Of the 666 outpatients with acute subsegmental pulmonary embolism included in this study, 229 with lower-risk characteristics were examined. Their median age was 58 (IQR, 42-68) years; more than half were men (120 [52.4%]) and self-identified as non-Hispanic White (128 [55.9%]). Six patients (2.6%) were initially not treated with anticoagulants. Among the lower-risk cohort, only 1 patient (0.4% [95% CI, 0.01%-2.4%]) underwent structured surveillance, without 90-day sequelae. Thirty-five patients (15.3% of the lower-risk group and 5.3% of the full cohort) were surveillance eligible using modified CHEST criteria. Fifteen patients (6.6% of the lower-risk group and 2.3% of the full cohort) were surveillance eligible using stricter criteria.

CONCLUSIONS AND RELEVANCE

In this cohort study of lower-risk outpatients with subsegmental pulmonary embolism, few were eligible for structured surveillance, and only a small proportion of eligible patients underwent surveillance despite the CHEST guideline. If forthcoming trials find surveillance safe and effective, substantial uptake into clinical practice may require more than passive diffusion.

摘要

重要性

大约有 8%的急性肺栓塞局限于亚段动脉。2016 年和 2021 年美国胸科医师学会(CHEST)指南和专家小组报告建议,对于没有活动性癌症、深静脉血栓形成、心肺储备受损、明显症状或静脉血栓栓塞复发风险增加的亚段性肺栓塞的选择门诊患者,在不抗凝的情况下进行有结构的监测;然而,社区实践中指南的采用情况尚不清楚,符合监测条件的门诊患者的比例也不清楚。

目的

描述急性亚段性肺栓塞门诊患者监测的流行情况,并使用改良的 CHEST 标准估计适合进行结构化监测的患者比例。

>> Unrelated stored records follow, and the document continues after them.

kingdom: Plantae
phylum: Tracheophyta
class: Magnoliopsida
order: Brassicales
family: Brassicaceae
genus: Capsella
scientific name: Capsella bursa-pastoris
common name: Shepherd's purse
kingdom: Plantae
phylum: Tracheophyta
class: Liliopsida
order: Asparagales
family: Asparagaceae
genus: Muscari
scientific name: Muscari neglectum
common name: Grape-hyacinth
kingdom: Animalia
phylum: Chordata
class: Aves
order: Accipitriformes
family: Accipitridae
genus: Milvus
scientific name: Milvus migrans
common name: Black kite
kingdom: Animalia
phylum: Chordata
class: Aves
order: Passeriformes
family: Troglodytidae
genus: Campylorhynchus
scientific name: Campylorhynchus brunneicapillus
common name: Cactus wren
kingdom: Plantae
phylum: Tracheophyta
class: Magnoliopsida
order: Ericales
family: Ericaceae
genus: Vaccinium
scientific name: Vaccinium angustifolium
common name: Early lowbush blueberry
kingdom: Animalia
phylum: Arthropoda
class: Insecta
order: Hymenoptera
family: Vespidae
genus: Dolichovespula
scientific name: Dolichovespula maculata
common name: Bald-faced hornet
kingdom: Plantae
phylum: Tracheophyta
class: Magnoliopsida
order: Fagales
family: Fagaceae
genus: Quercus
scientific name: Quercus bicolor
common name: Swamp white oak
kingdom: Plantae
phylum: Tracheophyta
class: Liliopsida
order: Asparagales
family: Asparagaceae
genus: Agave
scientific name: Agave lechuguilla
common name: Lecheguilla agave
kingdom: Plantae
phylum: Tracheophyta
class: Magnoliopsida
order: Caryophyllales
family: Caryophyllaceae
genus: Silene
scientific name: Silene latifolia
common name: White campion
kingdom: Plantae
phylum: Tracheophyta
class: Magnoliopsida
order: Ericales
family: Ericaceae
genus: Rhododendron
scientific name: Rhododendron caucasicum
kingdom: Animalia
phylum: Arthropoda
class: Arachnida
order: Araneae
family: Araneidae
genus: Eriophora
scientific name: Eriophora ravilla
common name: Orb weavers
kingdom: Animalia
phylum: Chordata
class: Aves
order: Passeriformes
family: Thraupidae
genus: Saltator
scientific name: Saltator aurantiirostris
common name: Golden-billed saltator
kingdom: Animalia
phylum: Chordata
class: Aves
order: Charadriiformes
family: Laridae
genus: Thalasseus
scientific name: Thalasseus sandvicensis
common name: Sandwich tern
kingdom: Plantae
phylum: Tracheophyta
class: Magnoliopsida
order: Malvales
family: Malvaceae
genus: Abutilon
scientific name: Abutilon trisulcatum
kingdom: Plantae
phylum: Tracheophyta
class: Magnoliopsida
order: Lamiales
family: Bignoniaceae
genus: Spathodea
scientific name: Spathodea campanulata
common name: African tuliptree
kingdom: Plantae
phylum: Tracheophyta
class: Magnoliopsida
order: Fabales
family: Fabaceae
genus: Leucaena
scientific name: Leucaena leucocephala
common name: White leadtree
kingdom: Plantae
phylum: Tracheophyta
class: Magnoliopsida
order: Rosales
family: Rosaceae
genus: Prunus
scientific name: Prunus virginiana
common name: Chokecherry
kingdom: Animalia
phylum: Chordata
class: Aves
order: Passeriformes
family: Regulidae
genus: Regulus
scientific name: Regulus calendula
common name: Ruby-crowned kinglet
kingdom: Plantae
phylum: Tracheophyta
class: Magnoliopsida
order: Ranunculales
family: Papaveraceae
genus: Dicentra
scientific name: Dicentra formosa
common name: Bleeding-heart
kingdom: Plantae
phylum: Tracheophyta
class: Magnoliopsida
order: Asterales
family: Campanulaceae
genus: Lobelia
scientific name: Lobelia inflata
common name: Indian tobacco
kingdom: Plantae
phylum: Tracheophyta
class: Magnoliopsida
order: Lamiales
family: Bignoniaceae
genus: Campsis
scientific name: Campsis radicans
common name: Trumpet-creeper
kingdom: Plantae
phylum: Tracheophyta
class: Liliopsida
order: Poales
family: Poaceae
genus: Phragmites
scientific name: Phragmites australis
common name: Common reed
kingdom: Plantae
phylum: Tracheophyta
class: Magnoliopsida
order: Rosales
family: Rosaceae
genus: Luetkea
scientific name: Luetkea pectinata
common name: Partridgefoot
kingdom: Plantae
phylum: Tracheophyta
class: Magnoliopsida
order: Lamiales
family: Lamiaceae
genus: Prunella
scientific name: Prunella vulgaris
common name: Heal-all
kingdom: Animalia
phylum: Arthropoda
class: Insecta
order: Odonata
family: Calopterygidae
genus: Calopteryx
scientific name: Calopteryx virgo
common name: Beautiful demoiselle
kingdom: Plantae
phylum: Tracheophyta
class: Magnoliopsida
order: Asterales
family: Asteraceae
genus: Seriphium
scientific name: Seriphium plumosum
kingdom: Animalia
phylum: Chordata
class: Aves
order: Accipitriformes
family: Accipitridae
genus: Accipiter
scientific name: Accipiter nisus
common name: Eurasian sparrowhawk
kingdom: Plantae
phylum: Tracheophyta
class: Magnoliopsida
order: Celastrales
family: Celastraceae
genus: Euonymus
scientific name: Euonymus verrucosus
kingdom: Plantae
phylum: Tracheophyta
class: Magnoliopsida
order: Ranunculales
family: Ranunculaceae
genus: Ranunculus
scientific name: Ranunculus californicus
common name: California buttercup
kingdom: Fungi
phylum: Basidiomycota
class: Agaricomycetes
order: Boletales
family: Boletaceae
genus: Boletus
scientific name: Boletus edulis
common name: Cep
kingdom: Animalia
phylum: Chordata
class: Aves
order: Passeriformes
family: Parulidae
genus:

设计、地点和参与者:这是一项回顾性队列研究,在 Kaiser Permanente 北加州综合医疗系统的 21 家美国社区医院进行,时间为 2017 年 1 月 1 日至 2021 年 12 月 31 日。纳入急性亚段性肺栓塞的成年门诊患者。排除具有以下更高风险特征的患者:需要住院的合并诊断、非低风险生命体征(即收缩压<90mmHg、脉搏≥110bpm 或外周皮肤脉搏血氧饱和度≤92%)、预诊断抗凝治疗或临终关怀。数据分析于 2022 年 11 月至 2023 年 2 月进行。

主要结果和测量

主要结果是(1)监测的流行率和(2)使用 2 套标准的监测资格:一套是修改后的 CHEST 标准,排除了具有更高风险特征或右心室功能障碍的患者;另一套标准更严格,要求年龄小于 65 岁,且栓塞数不超过 1 个。计算了结构化监测的流行率,并估计了监测合格的患者比例。

结果

本研究共纳入 666 例急性亚段性肺栓塞门诊患者,其中 229 例具有较低风险特征。他们的中位年龄为 58(IQR,42-68)岁;超过一半为男性(120[52.4%]),自我认定为非西班牙裔白人(128[55.9%])。6 名患者(2.6%)最初未接受抗凝治疗。在低风险队列中,只有 1 名患者(0.4%[95%CI,0.01%-2.4%])接受了结构化监测,90 天内无后遗症。在 35 名患者(低风险组的 15.3%和全组的 5.3%)中,使用改良的 CHEST 标准符合监测标准。15 名患者(低风险组的 6.6%和全组的 2.3%)符合更严格的监测标准。

结论和相关性

在这项亚段性肺栓塞低风险门诊患者的队列研究中,很少有患者符合结构化监测条件,尽管 CHEST 指南建议,但只有一小部分符合条件的患者接受了监测。如果即将进行的试验发现监测是安全有效的,那么大量采用可能需要的不仅仅是被动传播。